(meteorobs) perseids and the full moon

Tony Markham tonymarkham832 at btinternet.com
Mon Jul 4 02:34:26 EDT 2011


Its also the case that in the half of the sky opposite to the Moon a lot more meteors will be seen than on most moonless nights at other times of the year.
The effect of moonlight is reduced the further north you are. I observe from central England at Lat 53 deg N. From here, the Full Moon at Dec -14 deg  will only be at 23 deg altitude at its highest and so much less of an impact than a Full Moon high in the sky during the Geminids.
Tony

--- On Mon, 4/7/11, Bruce McCurdy <bmccurdy at shaw.ca> wrote:

From: Bruce McCurdy <bmccurdy at shaw.ca>
Subject: Re: (meteorobs) perseids and the full moon
To: "'Meteor science and meteor observing'" <meteorobs at meteorobs.org>
Date: Monday, 4 July, 2011, 7:13

I haven't missed a Perseids maximum since 1987 and I won't be missing this
one, Full Moon or no Full Moon.

> _INPUT DATA_:
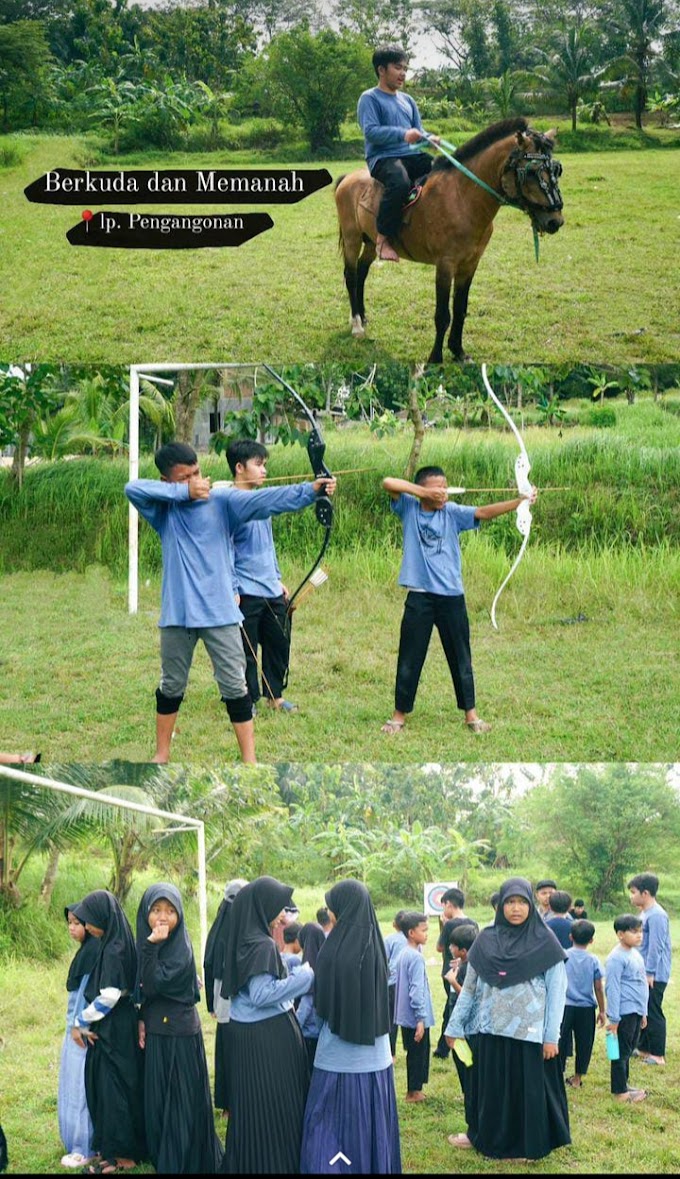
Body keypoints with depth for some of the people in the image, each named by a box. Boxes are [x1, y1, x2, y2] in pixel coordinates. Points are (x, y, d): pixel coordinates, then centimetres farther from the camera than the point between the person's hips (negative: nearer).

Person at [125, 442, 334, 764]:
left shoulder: (222, 501, -4)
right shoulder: (164, 507, 1)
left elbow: (265, 500, -17)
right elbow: (132, 488, -16)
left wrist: (310, 490, -31)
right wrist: (183, 491, -19)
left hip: (220, 613, -2)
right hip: (177, 613, 2)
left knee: (235, 685, 1)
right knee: (171, 686, 16)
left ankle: (249, 759, 6)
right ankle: (162, 754, 30)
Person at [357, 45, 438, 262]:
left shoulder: (407, 100, 21)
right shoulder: (370, 98, 0)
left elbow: (418, 131, 20)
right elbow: (370, 131, -14)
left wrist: (429, 139, -4)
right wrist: (403, 134, -25)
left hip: (411, 155, 7)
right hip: (382, 157, -7)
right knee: (400, 183, -38)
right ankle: (384, 237, -27)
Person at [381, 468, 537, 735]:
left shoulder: (452, 512, -1)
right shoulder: (408, 509, 0)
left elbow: (484, 512, -14)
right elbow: (388, 483, -13)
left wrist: (520, 502, -28)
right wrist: (424, 492, -17)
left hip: (451, 596, 1)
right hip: (419, 596, -1)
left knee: (460, 656, 9)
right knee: (409, 658, 5)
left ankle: (470, 713, 19)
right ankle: (399, 714, 17)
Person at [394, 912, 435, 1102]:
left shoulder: (404, 955, 9)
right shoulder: (416, 958, -19)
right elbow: (417, 990, -22)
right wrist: (421, 1019, -20)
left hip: (406, 1016, 9)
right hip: (416, 1017, -9)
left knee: (415, 1053, 17)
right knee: (418, 1054, 2)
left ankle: (414, 1089, 24)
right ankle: (414, 1091, 9)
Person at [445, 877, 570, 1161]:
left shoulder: (545, 942, -5)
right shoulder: (485, 941, 3)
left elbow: (557, 991, -5)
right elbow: (470, 986, 9)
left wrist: (552, 1036, -9)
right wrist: (454, 1026, 9)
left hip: (530, 1032, -3)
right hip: (492, 1030, 3)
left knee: (528, 1087, 3)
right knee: (492, 1086, 10)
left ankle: (528, 1144, 16)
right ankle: (489, 1138, 25)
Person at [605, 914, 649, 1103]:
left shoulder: (636, 954, 12)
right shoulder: (617, 958, -16)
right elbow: (612, 989, -17)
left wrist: (643, 1013, 22)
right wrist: (613, 1018, -17)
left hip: (636, 1012, 9)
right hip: (624, 1013, -9)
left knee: (629, 1050, 16)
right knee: (622, 1051, -1)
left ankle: (623, 1084, 27)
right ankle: (620, 1091, 6)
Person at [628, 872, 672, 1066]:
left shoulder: (656, 915, -19)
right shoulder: (645, 913, 12)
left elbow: (656, 946, -22)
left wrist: (649, 973, -20)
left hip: (655, 976, -10)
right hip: (645, 972, 10)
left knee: (653, 1013, -5)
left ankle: (658, 1055, 1)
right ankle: (643, 1048, 26)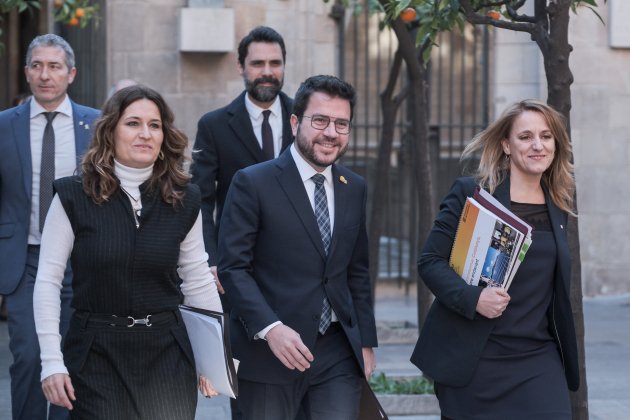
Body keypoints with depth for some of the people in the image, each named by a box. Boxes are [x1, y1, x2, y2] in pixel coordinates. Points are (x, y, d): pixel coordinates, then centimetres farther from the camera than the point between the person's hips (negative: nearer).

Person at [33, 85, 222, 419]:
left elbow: (199, 282, 9)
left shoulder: (184, 200, 4)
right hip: (96, 354, -2)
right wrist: (52, 361, -9)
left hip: (167, 353, 2)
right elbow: (47, 282, -4)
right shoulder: (74, 196, -4)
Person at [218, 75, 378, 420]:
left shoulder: (355, 188, 12)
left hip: (338, 353, 4)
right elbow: (232, 267, -10)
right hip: (269, 351, -4)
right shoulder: (253, 183, -6)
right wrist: (270, 328, -21)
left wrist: (366, 341, 12)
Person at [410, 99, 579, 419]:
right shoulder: (470, 192, -3)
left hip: (539, 359, 4)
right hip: (473, 358, -3)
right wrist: (472, 298, -22)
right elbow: (429, 261, -7)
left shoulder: (558, 206, 11)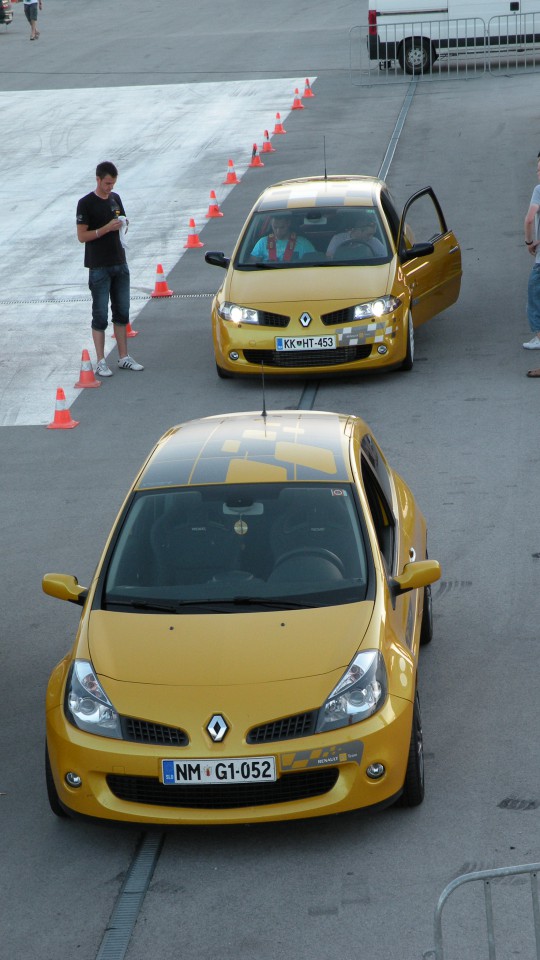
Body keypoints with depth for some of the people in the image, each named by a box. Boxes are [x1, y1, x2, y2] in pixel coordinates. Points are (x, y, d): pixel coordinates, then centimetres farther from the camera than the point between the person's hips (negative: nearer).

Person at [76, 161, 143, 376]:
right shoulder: (86, 203, -10)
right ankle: (100, 362, 3)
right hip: (99, 267, -6)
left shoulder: (115, 198, 9)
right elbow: (82, 236, -12)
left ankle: (124, 358, 19)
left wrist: (124, 224, -3)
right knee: (100, 316, -2)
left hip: (119, 264, 6)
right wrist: (106, 229, -22)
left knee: (122, 312, 11)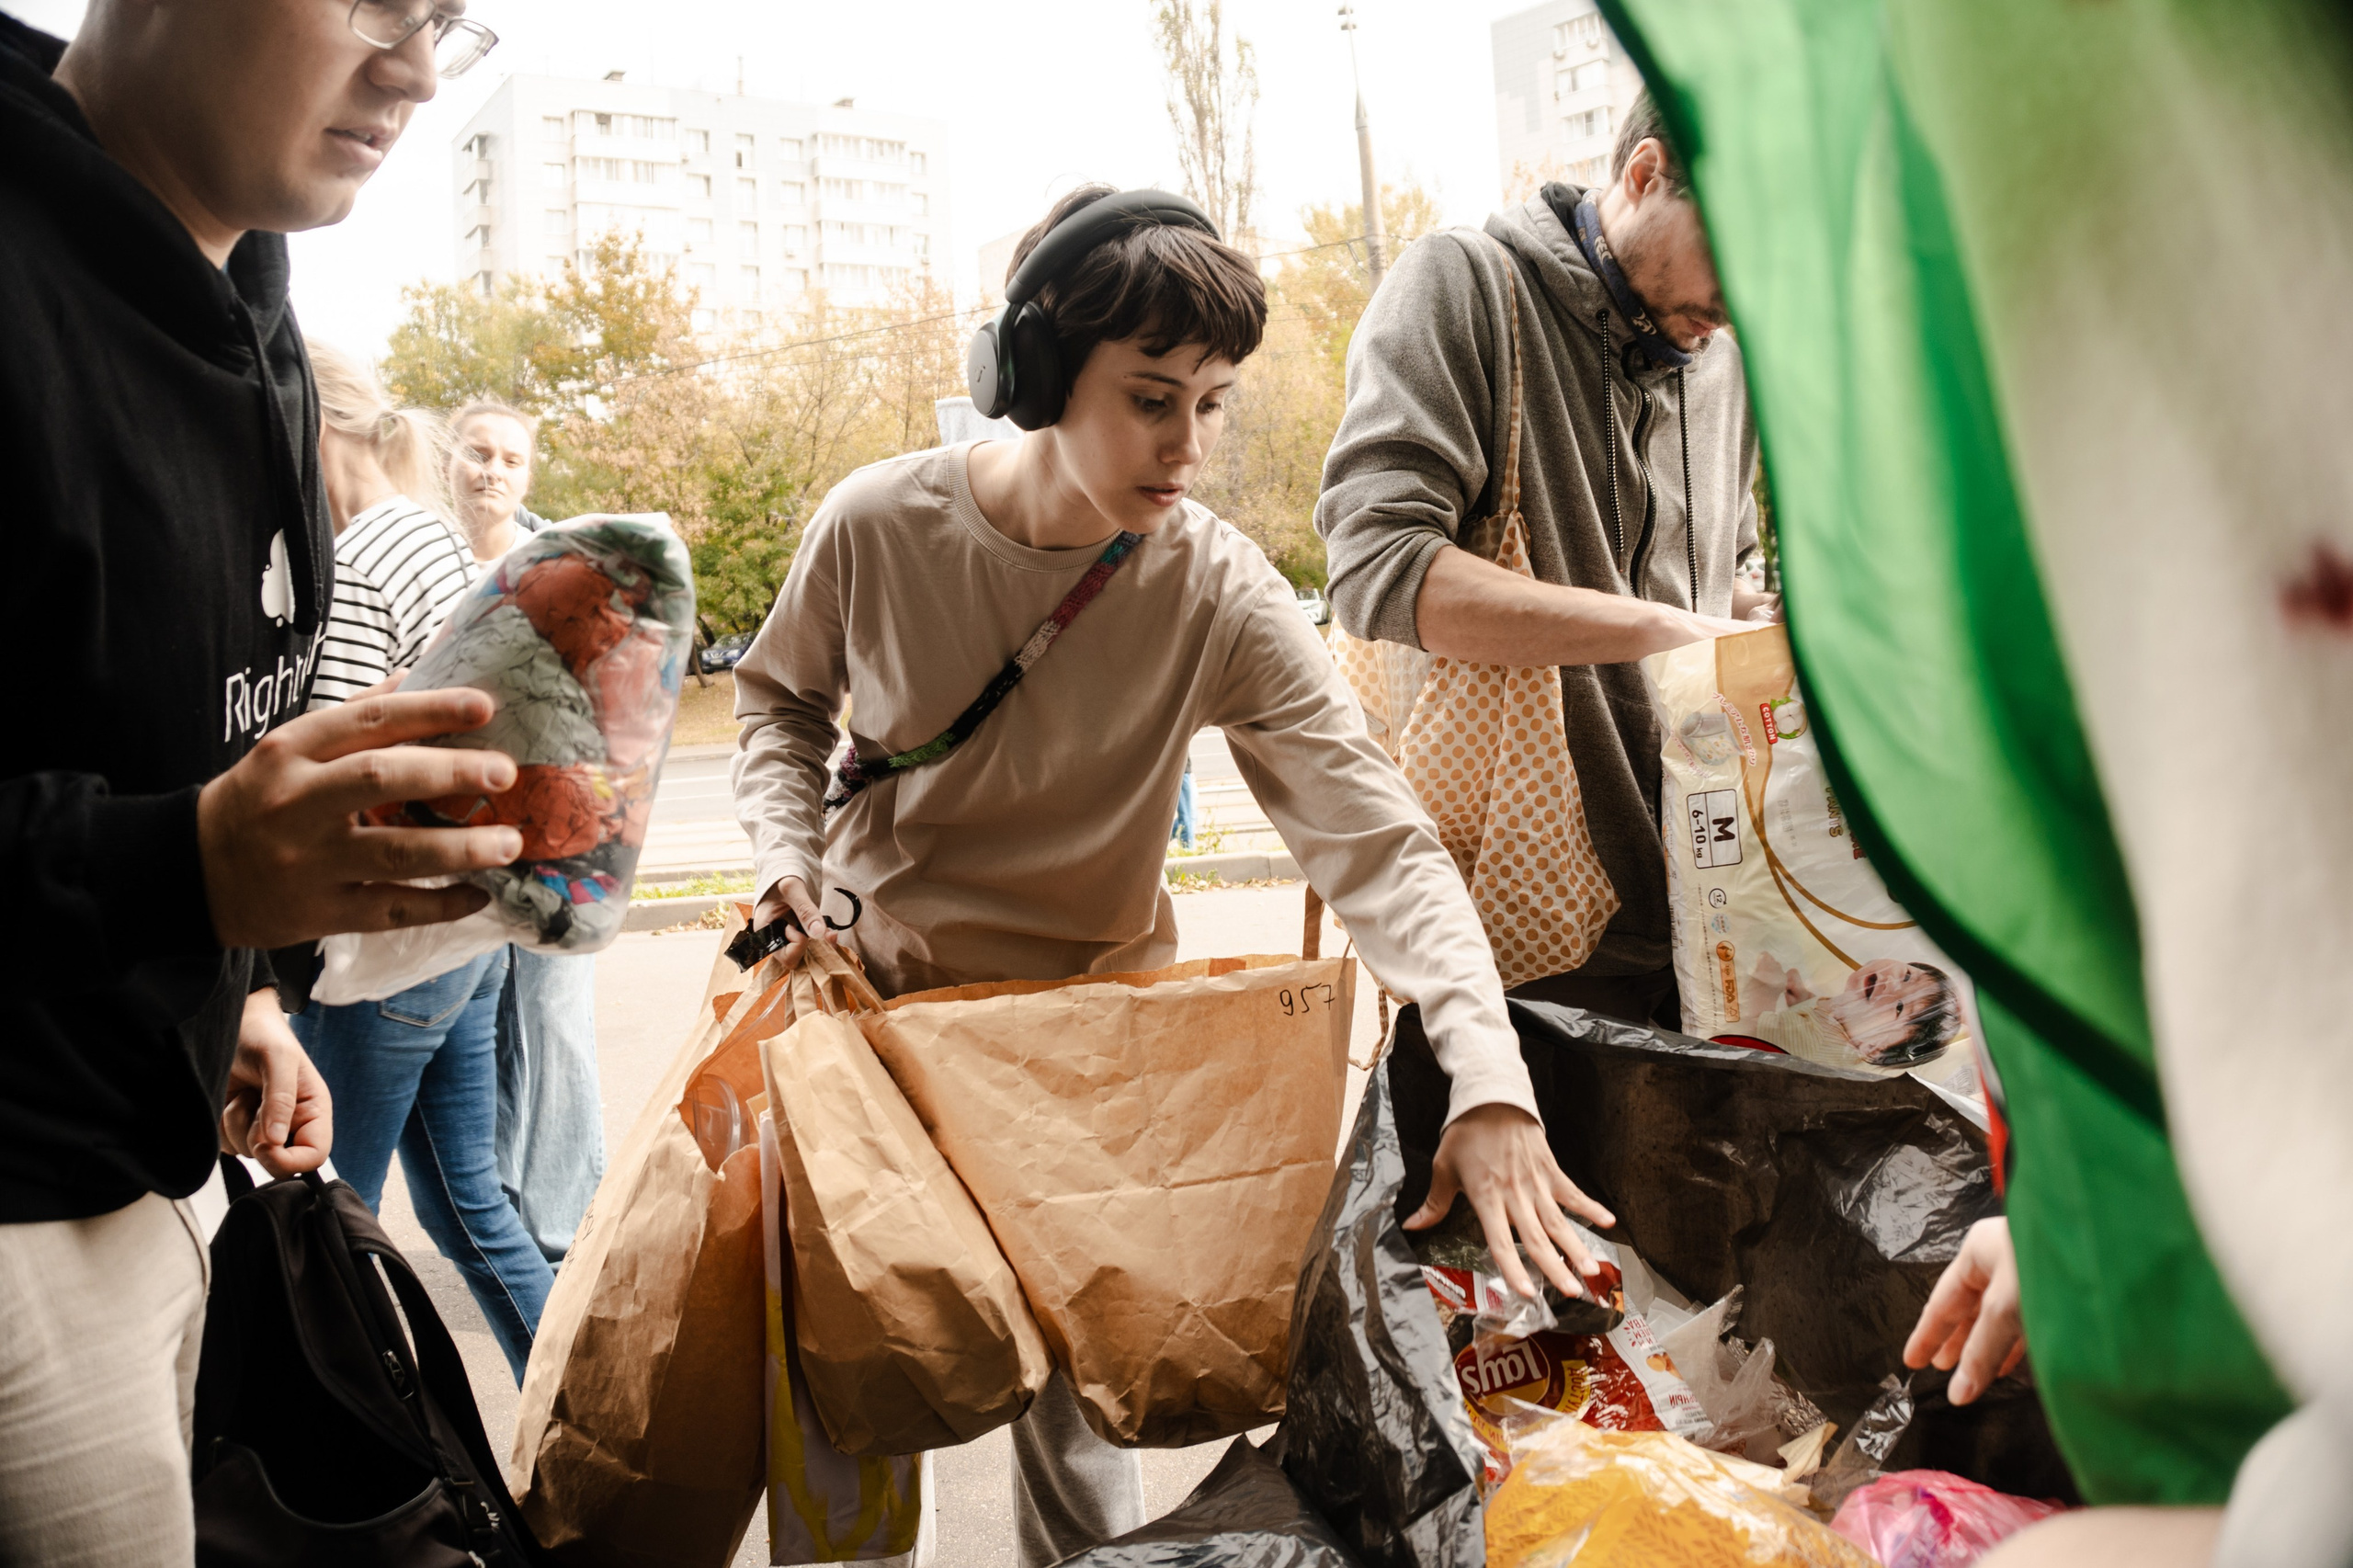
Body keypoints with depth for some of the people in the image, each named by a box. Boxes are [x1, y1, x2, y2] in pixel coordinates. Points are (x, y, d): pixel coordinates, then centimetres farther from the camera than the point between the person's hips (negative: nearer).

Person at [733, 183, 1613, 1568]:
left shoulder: (1218, 594, -20)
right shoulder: (881, 525, -17)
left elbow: (1379, 839, -27)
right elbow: (782, 695, 5)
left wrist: (1490, 1082, -38)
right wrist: (787, 847, -11)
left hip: (1085, 1003, -1)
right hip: (872, 980, 1)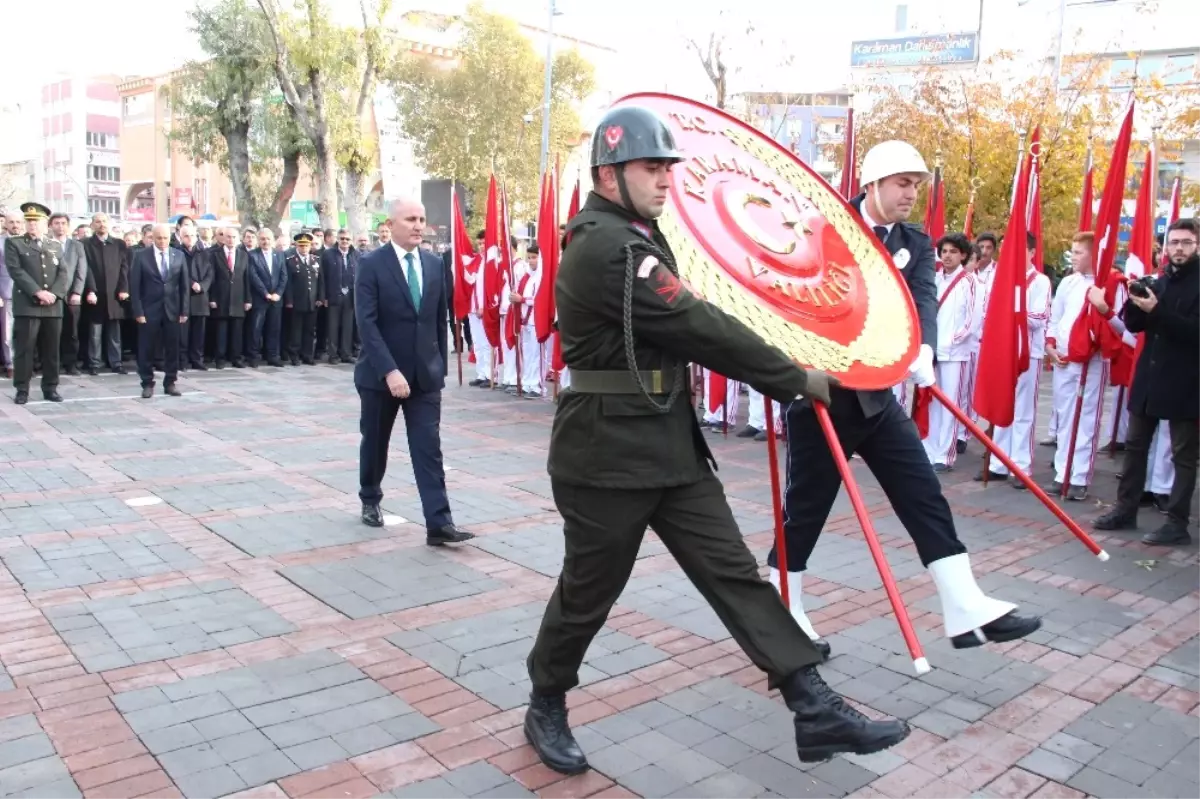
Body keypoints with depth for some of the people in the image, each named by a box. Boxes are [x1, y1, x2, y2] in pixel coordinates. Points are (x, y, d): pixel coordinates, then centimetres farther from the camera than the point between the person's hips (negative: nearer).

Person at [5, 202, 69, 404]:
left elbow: (64, 273, 7)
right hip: (27, 305, -3)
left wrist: (54, 293, -10)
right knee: (24, 349, -3)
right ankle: (22, 390, 3)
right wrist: (38, 292, -16)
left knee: (51, 350, 6)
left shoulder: (55, 246, 17)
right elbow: (16, 271, -7)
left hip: (53, 306, 3)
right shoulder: (14, 243, 5)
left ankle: (50, 388, 14)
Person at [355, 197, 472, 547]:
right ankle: (370, 501, 38)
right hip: (380, 373, -2)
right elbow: (366, 323, -18)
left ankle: (439, 523, -6)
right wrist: (389, 370, -26)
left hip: (425, 373, 3)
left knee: (429, 448, -4)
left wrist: (441, 364, 8)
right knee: (375, 442, 15)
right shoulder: (372, 264, -10)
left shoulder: (434, 264, 5)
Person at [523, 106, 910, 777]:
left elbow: (682, 327, 17)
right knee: (588, 593, 8)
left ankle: (817, 710, 8)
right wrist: (797, 379, -11)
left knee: (736, 574, 4)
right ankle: (546, 708, 31)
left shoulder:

> _PROMPT_: In the mailing-list post on the Perseids and the full Moon, how high will the Full Moon get at its highest when seen from central England? These rows come from a separate source and are unrelated to the mailing-list post.

> _ANSWER TO THIS EXERCISE_: About 23 degrees in altitude.